Web page revision data:
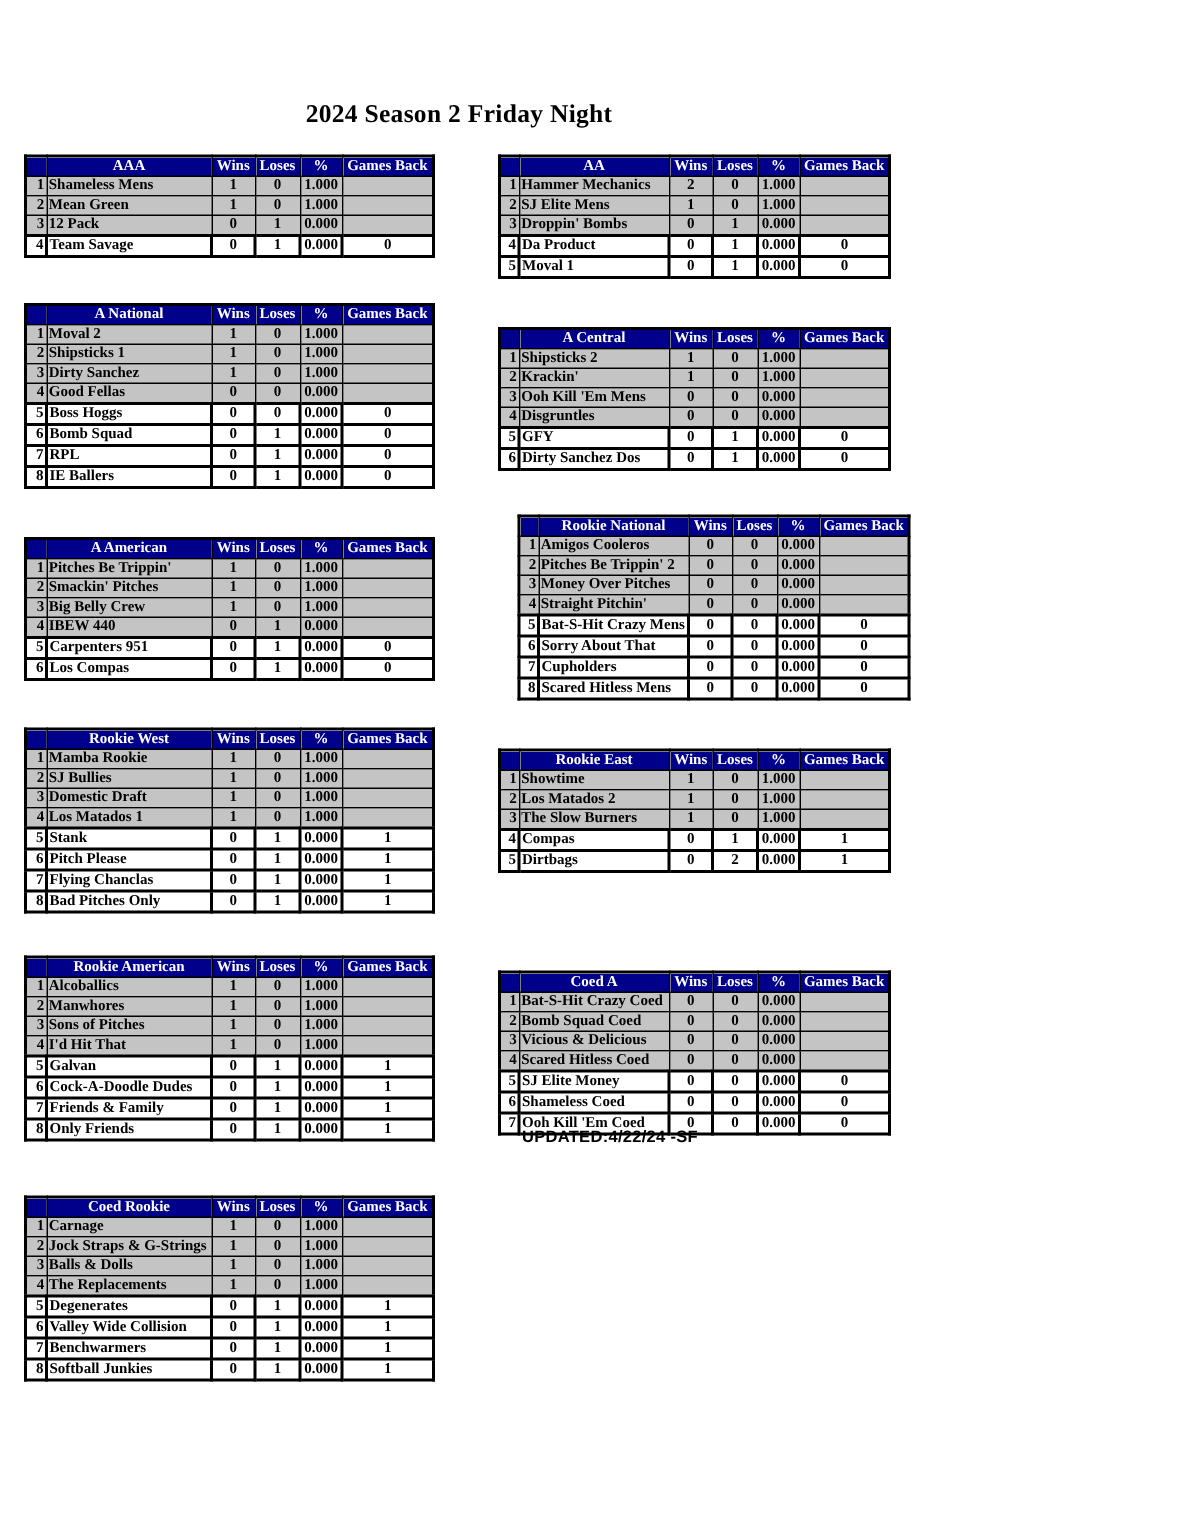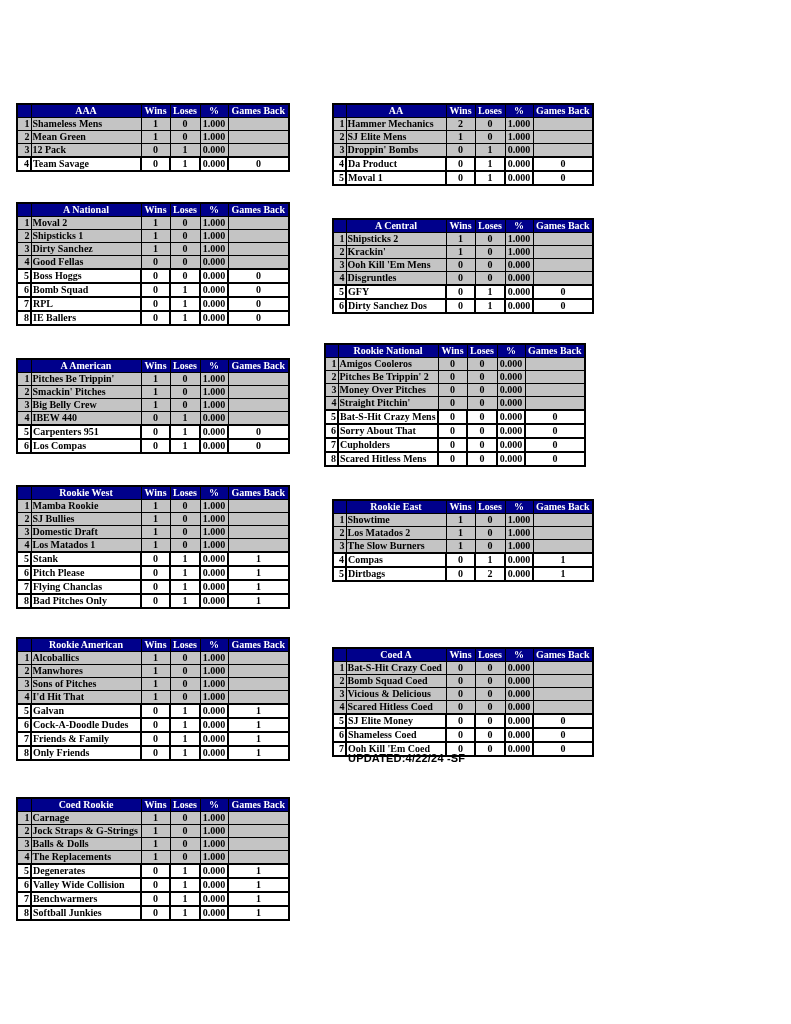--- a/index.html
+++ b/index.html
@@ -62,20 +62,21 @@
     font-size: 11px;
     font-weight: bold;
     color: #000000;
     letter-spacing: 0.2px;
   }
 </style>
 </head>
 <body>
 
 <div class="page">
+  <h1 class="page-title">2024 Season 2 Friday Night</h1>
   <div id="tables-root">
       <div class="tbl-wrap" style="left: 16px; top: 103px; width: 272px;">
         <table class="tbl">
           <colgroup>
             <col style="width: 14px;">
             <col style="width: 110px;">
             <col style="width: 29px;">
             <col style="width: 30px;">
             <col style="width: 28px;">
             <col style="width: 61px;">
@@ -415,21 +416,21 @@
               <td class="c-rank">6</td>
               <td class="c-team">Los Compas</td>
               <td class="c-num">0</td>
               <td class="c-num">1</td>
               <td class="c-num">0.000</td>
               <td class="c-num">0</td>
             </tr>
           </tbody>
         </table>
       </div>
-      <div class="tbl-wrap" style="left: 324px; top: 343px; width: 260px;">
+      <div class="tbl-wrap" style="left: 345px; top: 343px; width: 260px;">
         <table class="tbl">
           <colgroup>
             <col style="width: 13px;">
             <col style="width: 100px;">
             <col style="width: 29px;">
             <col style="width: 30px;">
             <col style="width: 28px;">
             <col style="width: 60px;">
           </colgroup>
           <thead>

TO DO: What you give back must match the lines from the start of the records through the line that contains "2 Friday Night</h1>", exactly, with the pictures left out.

ANSWER BOX:
--- a/index.html
+++ b/index.html
@@ -62,20 +62,21 @@
     font-size: 11px;
     font-weight: bold;
     color: #000000;
     letter-spacing: 0.2px;
   }
 </style>
 </head>
 <body>
 
 <div class="page">
+  <h1 class="page-title">2024 Season 2 Friday Night</h1>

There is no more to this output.